__INSTRUCTION__. Format the lines from the one containing "9 Months Ended May 30, 2015" through the last line as a numbered list, dropping blank lines.

Start of INFORMATION GIVEN

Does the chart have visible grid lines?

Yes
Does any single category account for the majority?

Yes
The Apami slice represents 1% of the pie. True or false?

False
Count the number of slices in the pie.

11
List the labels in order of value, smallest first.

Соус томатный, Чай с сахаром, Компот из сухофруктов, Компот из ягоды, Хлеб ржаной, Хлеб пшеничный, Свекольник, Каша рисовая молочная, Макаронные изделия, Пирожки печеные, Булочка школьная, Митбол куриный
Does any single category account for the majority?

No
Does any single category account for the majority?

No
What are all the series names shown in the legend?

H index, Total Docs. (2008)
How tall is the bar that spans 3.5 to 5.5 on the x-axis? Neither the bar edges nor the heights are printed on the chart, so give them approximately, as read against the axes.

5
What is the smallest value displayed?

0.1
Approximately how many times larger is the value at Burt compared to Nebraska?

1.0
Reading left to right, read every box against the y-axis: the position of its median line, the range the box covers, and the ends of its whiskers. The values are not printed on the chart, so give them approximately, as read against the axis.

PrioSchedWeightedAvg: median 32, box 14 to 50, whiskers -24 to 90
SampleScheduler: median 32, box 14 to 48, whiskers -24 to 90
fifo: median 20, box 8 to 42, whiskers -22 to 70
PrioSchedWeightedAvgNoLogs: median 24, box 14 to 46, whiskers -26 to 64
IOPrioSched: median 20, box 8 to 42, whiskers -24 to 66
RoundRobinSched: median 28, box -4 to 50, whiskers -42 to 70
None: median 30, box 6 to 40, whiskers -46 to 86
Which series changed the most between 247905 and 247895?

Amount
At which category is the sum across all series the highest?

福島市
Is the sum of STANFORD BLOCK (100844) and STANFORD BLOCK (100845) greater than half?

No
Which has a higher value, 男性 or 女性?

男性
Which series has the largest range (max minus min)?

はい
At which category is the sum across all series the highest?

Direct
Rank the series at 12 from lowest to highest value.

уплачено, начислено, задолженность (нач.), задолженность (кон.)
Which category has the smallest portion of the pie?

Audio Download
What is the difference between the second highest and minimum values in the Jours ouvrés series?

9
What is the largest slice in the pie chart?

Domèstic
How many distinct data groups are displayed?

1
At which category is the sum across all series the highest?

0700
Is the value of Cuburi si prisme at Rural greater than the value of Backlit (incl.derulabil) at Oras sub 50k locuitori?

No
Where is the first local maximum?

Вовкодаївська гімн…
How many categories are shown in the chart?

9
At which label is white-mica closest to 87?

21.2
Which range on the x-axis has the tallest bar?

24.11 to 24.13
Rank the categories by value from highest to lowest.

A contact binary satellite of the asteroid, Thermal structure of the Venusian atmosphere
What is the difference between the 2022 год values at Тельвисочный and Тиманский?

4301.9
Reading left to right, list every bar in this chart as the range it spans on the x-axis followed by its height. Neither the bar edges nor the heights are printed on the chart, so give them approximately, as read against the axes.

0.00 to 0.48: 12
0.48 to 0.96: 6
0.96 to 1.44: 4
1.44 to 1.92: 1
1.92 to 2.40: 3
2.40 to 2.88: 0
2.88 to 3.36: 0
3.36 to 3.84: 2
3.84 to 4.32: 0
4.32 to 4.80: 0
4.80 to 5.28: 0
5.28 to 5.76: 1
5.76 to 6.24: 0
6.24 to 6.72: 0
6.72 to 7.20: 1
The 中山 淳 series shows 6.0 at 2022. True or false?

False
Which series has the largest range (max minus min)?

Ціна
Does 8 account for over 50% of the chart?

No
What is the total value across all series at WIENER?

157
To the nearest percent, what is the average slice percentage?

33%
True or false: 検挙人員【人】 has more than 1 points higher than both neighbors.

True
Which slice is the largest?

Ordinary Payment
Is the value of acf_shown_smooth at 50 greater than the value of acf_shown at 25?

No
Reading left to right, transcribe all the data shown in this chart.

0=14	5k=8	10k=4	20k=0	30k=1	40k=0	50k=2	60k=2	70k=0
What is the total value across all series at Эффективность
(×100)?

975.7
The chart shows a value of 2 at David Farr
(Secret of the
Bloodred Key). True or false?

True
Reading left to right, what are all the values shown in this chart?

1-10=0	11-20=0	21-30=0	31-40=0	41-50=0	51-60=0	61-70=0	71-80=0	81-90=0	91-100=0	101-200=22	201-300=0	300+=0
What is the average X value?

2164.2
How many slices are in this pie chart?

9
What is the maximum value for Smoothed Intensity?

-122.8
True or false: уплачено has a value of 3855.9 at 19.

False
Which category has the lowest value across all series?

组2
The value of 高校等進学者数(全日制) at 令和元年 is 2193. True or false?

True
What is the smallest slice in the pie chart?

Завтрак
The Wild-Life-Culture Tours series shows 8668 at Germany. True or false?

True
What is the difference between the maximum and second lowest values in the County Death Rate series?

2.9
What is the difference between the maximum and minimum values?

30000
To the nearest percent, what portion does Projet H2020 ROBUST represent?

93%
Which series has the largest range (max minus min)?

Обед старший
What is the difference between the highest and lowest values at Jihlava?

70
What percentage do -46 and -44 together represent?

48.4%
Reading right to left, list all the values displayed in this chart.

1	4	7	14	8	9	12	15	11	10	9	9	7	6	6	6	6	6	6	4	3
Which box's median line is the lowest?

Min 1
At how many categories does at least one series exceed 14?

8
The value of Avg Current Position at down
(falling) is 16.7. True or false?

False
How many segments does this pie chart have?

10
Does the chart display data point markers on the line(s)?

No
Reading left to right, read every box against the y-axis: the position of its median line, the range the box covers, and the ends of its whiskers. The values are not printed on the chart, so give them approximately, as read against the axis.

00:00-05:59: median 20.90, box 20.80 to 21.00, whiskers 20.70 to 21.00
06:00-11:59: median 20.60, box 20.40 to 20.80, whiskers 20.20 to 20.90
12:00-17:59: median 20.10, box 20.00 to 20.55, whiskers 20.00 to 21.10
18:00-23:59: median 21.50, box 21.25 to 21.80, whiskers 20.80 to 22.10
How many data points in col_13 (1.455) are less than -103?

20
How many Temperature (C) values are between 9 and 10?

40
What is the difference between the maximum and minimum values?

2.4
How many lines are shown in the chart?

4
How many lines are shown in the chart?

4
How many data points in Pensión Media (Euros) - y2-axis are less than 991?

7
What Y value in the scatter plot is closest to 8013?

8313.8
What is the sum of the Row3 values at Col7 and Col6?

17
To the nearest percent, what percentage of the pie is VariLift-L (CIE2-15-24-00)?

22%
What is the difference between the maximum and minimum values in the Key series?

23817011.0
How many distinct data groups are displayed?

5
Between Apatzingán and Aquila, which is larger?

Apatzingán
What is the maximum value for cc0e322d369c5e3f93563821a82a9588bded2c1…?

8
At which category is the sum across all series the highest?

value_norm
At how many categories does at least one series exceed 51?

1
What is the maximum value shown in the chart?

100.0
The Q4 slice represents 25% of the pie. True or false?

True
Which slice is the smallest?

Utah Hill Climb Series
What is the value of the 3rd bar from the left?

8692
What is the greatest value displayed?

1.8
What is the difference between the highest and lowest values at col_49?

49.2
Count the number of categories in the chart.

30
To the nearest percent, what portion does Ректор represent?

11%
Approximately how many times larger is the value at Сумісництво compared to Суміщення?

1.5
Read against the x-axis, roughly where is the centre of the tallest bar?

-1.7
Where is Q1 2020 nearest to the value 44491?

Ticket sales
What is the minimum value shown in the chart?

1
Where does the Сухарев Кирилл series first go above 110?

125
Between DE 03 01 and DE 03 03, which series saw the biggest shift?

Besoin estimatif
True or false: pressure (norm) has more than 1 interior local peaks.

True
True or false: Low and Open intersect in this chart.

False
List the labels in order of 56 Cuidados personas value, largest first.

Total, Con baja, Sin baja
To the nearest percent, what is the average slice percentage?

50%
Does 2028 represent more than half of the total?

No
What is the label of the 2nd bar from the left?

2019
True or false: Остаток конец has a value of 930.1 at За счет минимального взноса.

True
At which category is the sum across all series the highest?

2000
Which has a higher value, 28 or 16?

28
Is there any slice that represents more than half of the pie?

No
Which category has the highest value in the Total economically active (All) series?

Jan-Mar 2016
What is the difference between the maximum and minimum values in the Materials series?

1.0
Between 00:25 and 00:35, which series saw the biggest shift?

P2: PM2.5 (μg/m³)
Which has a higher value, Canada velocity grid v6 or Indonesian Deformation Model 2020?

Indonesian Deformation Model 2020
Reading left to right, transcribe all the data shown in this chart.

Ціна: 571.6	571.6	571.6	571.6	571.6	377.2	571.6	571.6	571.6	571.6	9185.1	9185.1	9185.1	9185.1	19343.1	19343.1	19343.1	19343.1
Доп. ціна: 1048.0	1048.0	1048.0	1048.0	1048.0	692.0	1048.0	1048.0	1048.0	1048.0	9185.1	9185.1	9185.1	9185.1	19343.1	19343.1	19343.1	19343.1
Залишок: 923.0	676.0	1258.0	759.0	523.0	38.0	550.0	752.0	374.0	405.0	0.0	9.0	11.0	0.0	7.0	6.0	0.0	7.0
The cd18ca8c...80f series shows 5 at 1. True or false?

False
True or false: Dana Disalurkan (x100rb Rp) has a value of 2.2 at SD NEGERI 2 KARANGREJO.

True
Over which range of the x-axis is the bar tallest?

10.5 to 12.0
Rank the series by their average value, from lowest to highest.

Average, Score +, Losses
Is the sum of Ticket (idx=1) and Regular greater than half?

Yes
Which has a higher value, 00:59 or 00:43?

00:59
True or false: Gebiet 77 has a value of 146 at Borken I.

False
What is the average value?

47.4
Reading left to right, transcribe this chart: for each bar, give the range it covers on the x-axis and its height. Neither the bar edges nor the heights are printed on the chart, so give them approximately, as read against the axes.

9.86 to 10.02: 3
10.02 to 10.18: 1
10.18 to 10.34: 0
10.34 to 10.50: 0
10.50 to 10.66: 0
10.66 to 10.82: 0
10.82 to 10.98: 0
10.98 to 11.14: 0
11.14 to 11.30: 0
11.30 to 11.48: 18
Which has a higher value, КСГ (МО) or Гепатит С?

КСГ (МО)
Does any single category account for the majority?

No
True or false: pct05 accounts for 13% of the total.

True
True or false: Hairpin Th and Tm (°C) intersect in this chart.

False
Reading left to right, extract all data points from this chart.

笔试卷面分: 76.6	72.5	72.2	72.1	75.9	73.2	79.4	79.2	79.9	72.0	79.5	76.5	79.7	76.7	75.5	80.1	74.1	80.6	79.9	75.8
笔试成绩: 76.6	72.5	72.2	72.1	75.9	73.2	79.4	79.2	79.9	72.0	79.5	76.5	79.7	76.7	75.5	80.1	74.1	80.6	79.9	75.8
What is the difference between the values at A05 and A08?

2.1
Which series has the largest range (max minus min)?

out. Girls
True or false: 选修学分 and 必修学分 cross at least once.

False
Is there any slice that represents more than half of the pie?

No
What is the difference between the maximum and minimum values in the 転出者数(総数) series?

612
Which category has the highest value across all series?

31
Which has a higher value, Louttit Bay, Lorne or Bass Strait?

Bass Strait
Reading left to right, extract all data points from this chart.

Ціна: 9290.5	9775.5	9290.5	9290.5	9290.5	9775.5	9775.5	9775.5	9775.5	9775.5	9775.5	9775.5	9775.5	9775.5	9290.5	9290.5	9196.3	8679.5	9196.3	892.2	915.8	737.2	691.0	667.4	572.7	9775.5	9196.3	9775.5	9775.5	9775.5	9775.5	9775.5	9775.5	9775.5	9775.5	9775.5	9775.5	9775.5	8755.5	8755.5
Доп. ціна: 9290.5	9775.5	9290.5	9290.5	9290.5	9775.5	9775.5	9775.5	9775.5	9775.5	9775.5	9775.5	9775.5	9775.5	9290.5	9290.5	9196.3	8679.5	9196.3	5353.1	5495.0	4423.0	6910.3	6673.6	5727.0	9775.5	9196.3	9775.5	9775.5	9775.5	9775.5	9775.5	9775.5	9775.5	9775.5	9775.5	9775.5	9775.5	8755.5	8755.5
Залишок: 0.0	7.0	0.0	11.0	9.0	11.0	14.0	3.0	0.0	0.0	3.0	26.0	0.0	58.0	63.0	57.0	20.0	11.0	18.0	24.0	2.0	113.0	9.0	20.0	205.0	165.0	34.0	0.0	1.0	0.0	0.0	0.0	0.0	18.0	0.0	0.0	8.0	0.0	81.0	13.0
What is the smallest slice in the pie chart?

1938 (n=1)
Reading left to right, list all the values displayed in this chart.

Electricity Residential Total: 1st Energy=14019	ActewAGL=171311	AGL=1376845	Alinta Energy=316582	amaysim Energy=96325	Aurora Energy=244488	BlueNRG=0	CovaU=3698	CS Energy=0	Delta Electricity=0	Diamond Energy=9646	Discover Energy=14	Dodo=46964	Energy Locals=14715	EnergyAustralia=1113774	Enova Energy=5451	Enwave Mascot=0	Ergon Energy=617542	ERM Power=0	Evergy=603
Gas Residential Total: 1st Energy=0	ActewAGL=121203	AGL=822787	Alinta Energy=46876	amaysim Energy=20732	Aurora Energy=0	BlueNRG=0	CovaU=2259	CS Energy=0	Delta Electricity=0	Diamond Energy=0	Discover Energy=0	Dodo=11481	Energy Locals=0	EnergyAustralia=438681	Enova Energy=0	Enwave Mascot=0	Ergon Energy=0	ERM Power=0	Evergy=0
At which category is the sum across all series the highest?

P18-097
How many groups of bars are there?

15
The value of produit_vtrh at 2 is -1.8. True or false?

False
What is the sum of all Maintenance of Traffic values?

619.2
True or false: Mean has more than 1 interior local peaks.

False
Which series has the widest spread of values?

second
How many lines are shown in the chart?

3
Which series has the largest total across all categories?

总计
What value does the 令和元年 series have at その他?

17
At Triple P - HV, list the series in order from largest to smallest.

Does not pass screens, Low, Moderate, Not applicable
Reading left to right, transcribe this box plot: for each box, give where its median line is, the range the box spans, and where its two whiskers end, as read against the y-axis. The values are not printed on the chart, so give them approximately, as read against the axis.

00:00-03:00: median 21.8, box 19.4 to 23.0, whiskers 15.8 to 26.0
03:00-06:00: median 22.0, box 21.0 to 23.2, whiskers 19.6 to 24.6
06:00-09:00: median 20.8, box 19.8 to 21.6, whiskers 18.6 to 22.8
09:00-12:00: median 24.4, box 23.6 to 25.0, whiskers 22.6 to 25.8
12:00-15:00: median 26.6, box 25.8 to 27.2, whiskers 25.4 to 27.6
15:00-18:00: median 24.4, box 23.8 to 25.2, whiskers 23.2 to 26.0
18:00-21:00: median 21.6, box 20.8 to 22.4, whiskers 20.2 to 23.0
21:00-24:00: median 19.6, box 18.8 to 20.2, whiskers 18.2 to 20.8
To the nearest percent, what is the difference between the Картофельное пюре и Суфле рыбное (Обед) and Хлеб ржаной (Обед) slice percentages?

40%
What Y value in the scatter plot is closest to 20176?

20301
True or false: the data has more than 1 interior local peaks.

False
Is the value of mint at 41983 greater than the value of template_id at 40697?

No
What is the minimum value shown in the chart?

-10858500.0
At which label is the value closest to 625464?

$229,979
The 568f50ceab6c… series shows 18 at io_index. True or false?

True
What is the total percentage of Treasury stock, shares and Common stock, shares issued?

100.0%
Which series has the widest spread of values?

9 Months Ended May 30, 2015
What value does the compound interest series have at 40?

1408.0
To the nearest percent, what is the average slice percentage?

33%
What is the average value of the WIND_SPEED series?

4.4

End of INFORMATION GIVEN

__SOLVED EXERCISE__.
1. 9 Months Ended May 30, 2015
2. What value does the compound interest series have at 40?
3. 1408.0
4. To the nearest percent, what is the average slice percentage?
5. 33%
6. What is the average value of the WIND_SPEED series?
7. 4.4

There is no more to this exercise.